Failure mode if you got it wrong (chose "single LLM call"): You'd have to pre-fetch all three data sources before passing them to Claude. That means three sequential API calls before the LLM even starts — likely exceeding the 5-second budget. The agent's parallel dispatch is what makes the latency target achievable.
Rubric
Strong Hire
- Pattern named in <15 sec.
- Deciding factor is specific: cites task characteristics (fixed vs dynamic sequence, tool use required or not, parallelism available, latency budget).
- Failure mode named for the alternative choice — shows awareness of what goes wrong when you pick the wrong pattern.
- Model choice given for at least 3 cards with rationale.
- "Single LLM call" is seriously considered for Cards 1 and 3 — not everything is an agent.
Hire
- Pattern named correctly.
- Deciding factor is generic ("it's complex" / "it needs tool use") without the specific architectural reason.
- Failure mode for the wrong choice not named.
Lean No
- Chooses "full agent" for Card 1 or Card 3 without acknowledging the simpler alternative.
- "It depends" without naming the deciding axis.
- Deciding factor is a use-case description restatement, not an architectural reason.
- No model selection — treats model choice as irrelevant.
Strong No
- Claims RAG can handle Card 5's multi-system plan-and-execute without tool use.
- Claims Card 1 requires an agentic loop because "classification is complex."
- Proposes free SQL execution in the analytics assistant without noting the injection risk.
- Doesn't mention HITL for Card 5 write actions.
Common Lean No traps
Trap 1 — Agent reflex
The instinct to reach for agents for every multi-step task. Cards 1 and 3 are both multi-step in some sense but neither needs an agent. If the sequence is fixed and no reasoning is required between steps, it's a pipeline.
Trap 2 — "RAG" as a synonym for "LLM with retrieval"
RAG is a specific pattern: retrieve, then generate, grounded in retrieved passages. It's not the right pattern when the input is the document (Card 3) or when the output requires live structured data (Cards 2, 6).
Trap 3 — Ignoring latency constraints
Card 6 has a hard 5-second budget. Picking a single sequential call architecture ignores this. Picking Opus for the live lookup ignores this. Latency is an architectural constraint, not a preference.
Trap 4 — Forgetting HITL on write actions
Cards 2 and 5 both involve writing (CRM note, ServiceNow ticket). Proposing autonomous writes without HITL is a regulatory failure. The Strong Hire answer names the HITL gate before the interviewer asks about it.
Trap 5 — Model name errors
Using old model IDs (claude-3-opus, claude-instant) or getting the Haiku model name wrong.
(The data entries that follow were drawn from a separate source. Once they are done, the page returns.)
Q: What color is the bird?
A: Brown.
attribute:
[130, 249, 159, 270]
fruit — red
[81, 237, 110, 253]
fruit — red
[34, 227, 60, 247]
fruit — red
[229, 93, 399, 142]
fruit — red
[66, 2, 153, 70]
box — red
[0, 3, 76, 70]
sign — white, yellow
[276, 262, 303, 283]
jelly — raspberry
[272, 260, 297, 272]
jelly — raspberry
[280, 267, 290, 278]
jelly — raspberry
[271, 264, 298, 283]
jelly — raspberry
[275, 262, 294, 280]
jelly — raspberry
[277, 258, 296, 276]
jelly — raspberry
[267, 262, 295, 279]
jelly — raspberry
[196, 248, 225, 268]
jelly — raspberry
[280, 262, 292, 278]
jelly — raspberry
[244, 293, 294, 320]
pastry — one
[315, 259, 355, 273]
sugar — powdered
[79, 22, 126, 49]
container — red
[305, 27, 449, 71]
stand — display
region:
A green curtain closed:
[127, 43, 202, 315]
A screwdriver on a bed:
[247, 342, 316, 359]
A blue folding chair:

Strong No.
How to run this drill
- Partner randomises cards after the first pass.
- Timer starts on last word of the card.
- 60 sec: pattern + deciding factor + failure mode.
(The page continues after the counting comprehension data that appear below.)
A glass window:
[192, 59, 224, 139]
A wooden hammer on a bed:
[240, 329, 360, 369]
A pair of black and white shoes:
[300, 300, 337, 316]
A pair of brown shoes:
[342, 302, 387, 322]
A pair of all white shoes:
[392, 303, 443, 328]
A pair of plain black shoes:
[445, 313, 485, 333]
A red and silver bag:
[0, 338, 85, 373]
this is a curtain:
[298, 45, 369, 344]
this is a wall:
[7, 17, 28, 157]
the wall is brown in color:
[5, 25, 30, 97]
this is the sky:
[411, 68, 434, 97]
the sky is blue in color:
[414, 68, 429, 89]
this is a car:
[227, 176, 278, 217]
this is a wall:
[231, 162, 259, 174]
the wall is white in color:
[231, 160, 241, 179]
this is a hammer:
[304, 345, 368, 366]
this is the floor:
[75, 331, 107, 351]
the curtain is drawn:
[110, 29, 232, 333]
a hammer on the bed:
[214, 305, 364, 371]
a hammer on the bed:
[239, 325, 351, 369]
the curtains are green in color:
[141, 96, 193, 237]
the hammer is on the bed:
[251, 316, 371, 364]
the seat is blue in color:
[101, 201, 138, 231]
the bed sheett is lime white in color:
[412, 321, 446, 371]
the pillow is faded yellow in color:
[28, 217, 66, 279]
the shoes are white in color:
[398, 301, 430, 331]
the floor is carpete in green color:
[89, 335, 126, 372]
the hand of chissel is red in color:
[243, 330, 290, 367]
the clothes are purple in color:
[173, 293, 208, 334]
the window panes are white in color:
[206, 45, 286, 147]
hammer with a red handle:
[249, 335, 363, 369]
- Score: pattern correct (1 pt) + deciding factor specific (1 pt) + failure mode named (1 pt) = 3 pts per card.
- Strong Hire threshold: 16/18 across all 6 cards.
- Log to Drill Tracker.
Cross-references
- Note: 08 · Note 02 — Agentic Loop Patterns
- Note: 08 · Note 01 — Tool Schema Design Doctrine
- Note: 08 · Note 04 — MCP Integration
- Drill: 08 · Drill 02 — Design a Safe Tool Schema
- Drill Tracker
Strong-Hire bar for this drill
- 16/18 across two randomised runs.
- "Single LLM call" named unprompted for Cards 1 and 3.
- HITL mentioned unprompted on every card with write actions.
- Parallel tool calls cited as the latency solution for Card 6.
- All model IDs correct (Haiku 4.5, Sonnet 4.6, Opus 4.7).